Home » News Room » Press Releases » 1999
News Room - Press Releases

12-03-99
GROUND BROKEN FOR ADVANCED
TRAINING CENTER AT KNOWLEDGE PARK
Educators and manufacturers in northwestern Pennsylvania have broken ground for the Advanced Training Center in Knowledge Park at Penn State Erie. Designed to meet the workforce training needs of the region, the center will bring together three partners(the Northwest Pennsylvania Technical Institute, the Regional Skills Center, and Penn State Erie(to develop manufacturing technology courses.
Penn State Erie has already taken the first step toward collaboration by creating a new associate degree in manufacturing technology. A two-year program initiated this fall and initially offered through Penn State's Center for Corporate and Adult Learning, this degree offers options in both general manufacturing and plastics processing. Both options were developed by Penn State Erie faculty and staff with input from representatives of industry. In addition to meeting the needs of traditional students, the program incorporates a flexible curriculum designed to meet the needs of those already employed in manufacturing who wish to upgrade their skills.
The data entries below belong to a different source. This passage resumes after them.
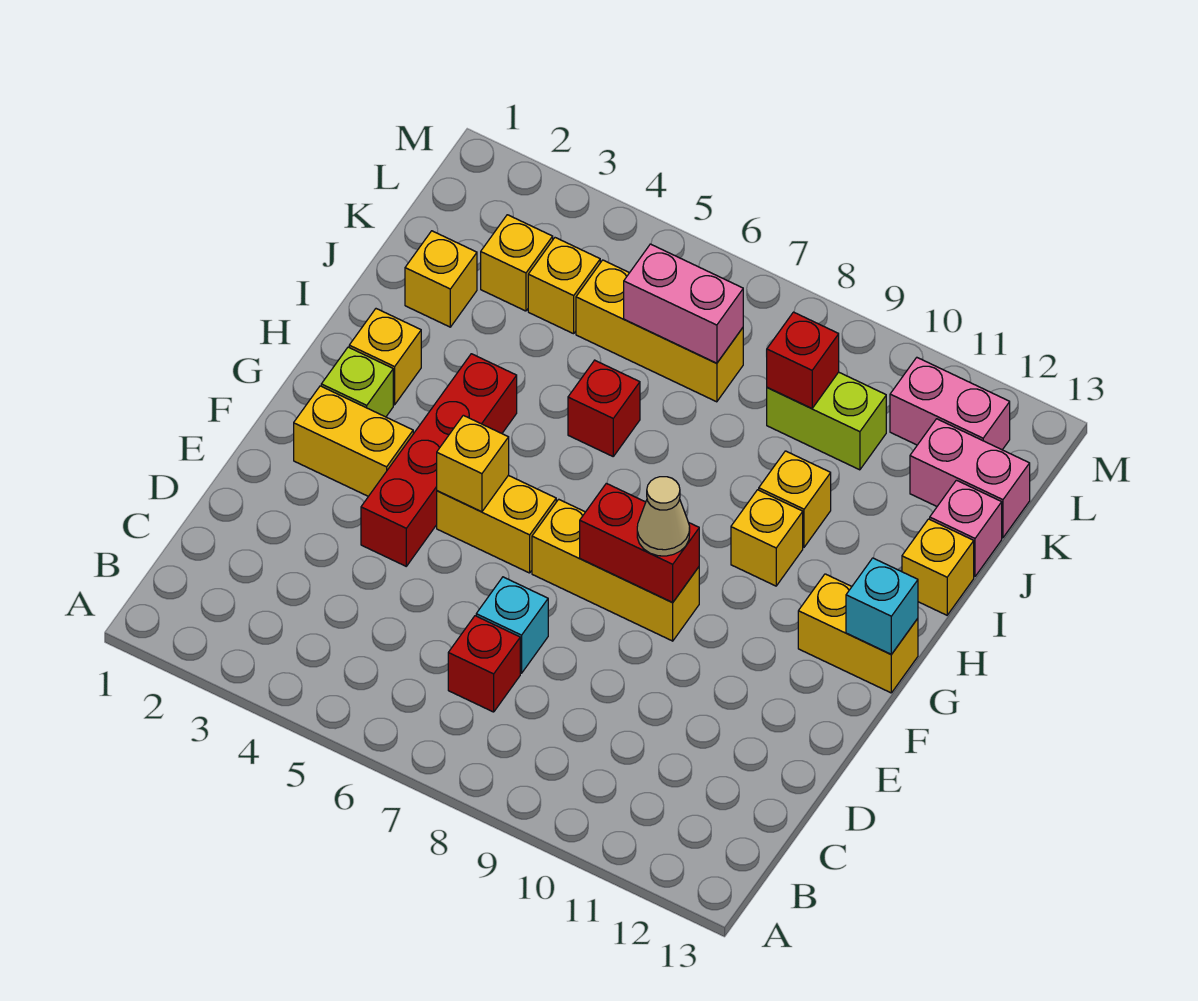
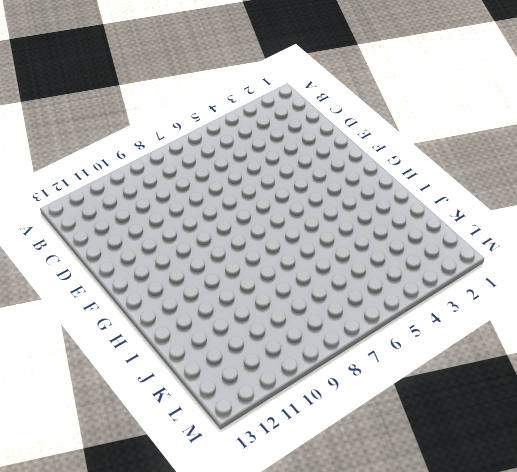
none -> red brick C7 level 1
none -> cyan brick D7 level 1
none -> red brick E4:H4 level 1

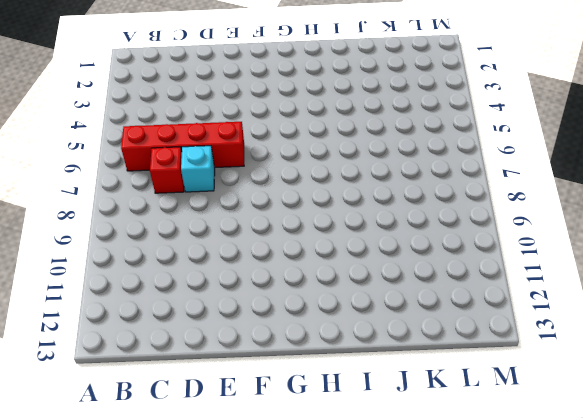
red brick B6:E6 level 1 -> red brick E4:H4 level 1
none -> yellow brick F2:F3 level 1
none -> yellow brick F5:F6 level 1
none -> yellow brick F7:F9 level 1

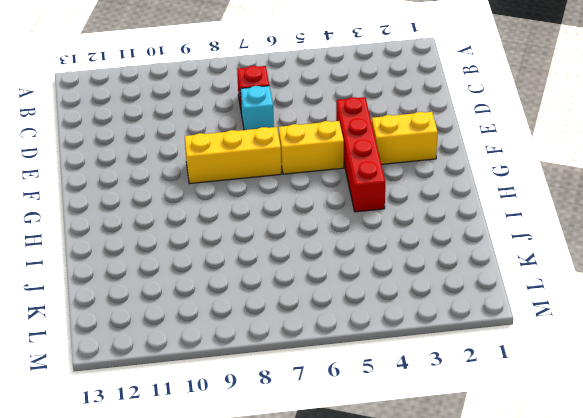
none -> lime brick G2 level 1
none -> yellow brick G12:G13 level 1
none -> yellow brick H2 level 1

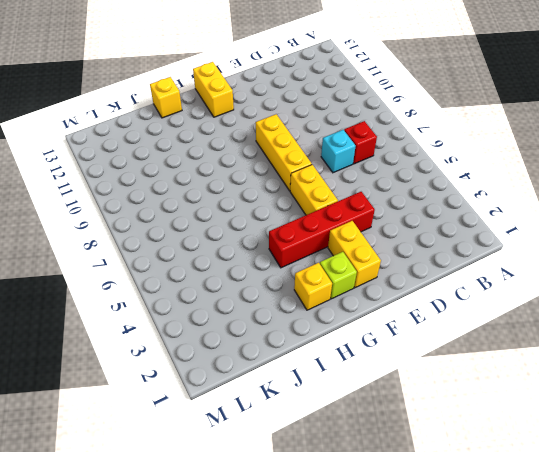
none -> yellow brick H10 level 1
none -> red brick I6 level 1
none -> yellow brick I10 level 1

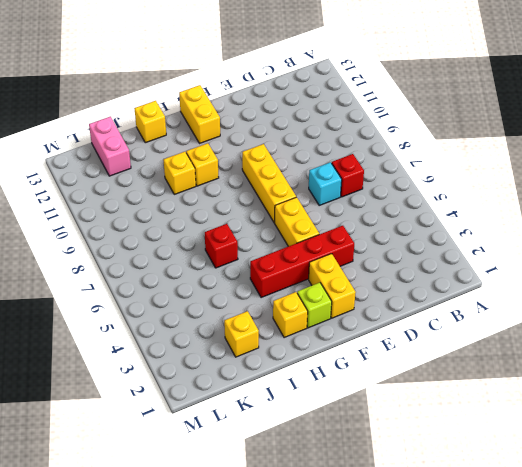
none -> pink brick J13 level 1
none -> yellow brick K3 level 1
none -> yellow brick K4 level 1

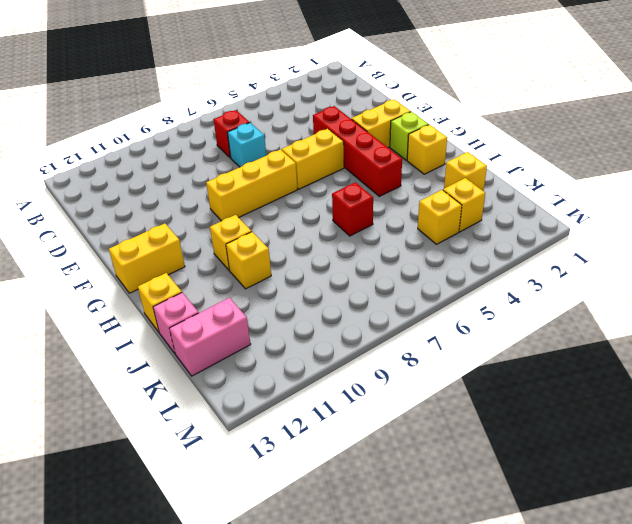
none -> yellow brick K5:K7 level 1
none -> lime brick K9:K10 level 1
none -> pink brick L11:L12 level 1

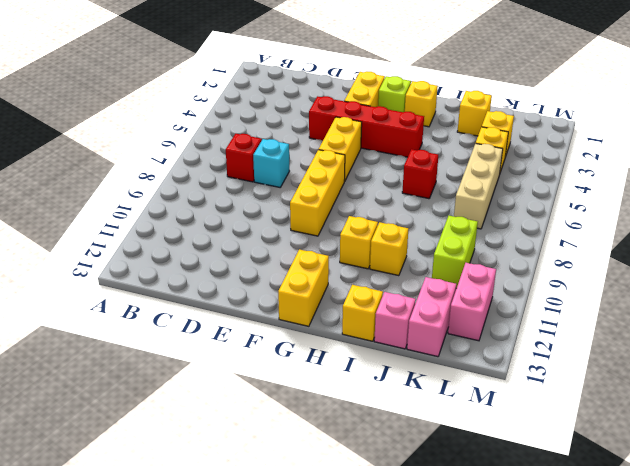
tan brick K5:K7 level 1 -> yellow brick K5:K7 level 1
none -> yellow brick F5 level 2
none -> red brick F8:F9 level 2
none -> cyan brick G13 level 2

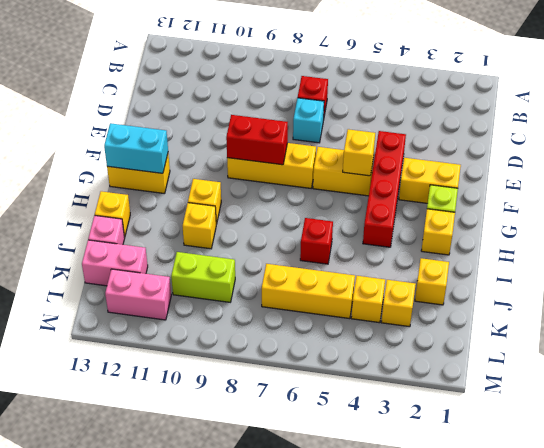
cyan brick G12:G13 level 2 -> cyan brick G13 level 2
none -> pink brick K6:K7 level 2
none -> red brick K9 level 2
none -> tan cone F9 level 3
The next step will be adding two more options to the degree: metals and nanofabrication. The metals option, still under development, is expected to include options related to casting, machining, and tool and die work. Members of the northwestern Pennsylvania chapter of the American Foundrymen's Society (AFS) and members of Penn State Erie's Industrial Metalworking Advisory Committee have been working for more than a year to develop a metals option curriculum that will meet the needs of employers and the requirements of the University. The AFS also has a committee working to determine the equipment needed to implement the metals option and ways to obtain what is needed.
"As a society, we got involved to attract young people to the metals industry," said Jerry S. Sequeira, president of Performance Castings, Inc. and a member of the AFS. "By involving ourselves in obtaining equipment and developing a metals curriculum, we can ensure that the skills taught in these classes will be identical to the skills needed in the industry's workplace."
In addition to the efforts of the AFS, the School of Engineering and Engineering Technology at Penn State Erie has submitted a grant proposal to the National Science Foundation seeking $1.4 million to implement the metals option of the manufacturing technology degree at Penn State Erie and at two other Penn State locations.
Nanofabrication will be another option under the associate degree in manufacturing technology. Nanofabrication is a technology developed in the semiconductor industry and used for miniature sensor arrays in biology and medicine; miniature valves and turbines for fluidics; flat panel displays for computers and wall- hanging, picture-like TVs; and integrated-circuit microchips for electronics, computers, and communications. This technology has made integrated-circuit manufacturing the nation's largest industry(larger than the steel and automotive industries combined.
Students who choose the nanofabrication option at Penn State Erie will benefit from Penn State's affiliation with the National Science Foundation's National Nanofabrication Users Network (NUNN) and from the training offered at the Nanofabrication Facility at Penn State's University Park campus.
Graduates in the general manufacturing option of the two-year manufacturing technology program will qualify for positions involved with the manufacture and testing of products, supervisory management, technical sales, field service, maintenance, and plant operations. Graduates in the plastics processing option may become technicians in the plastics industry, and graduates in nanofabrication may qualify as technicians in the semi-conductor technology industry. Two-year graduates may also choose to continue their education and pursue a four-year engineering technology degree at Penn State.
"With the addition of the associate degree in manufacturing technology, Penn State Erie now offers courses that reach across the education and training spectrum from certificate programs to baccalaureate degrees," said Dr. Richard Progelhof, director of Penn State Erie's School of Engineering and Engineering Technology. "We have the resources needed to develop a strong workforce for the region."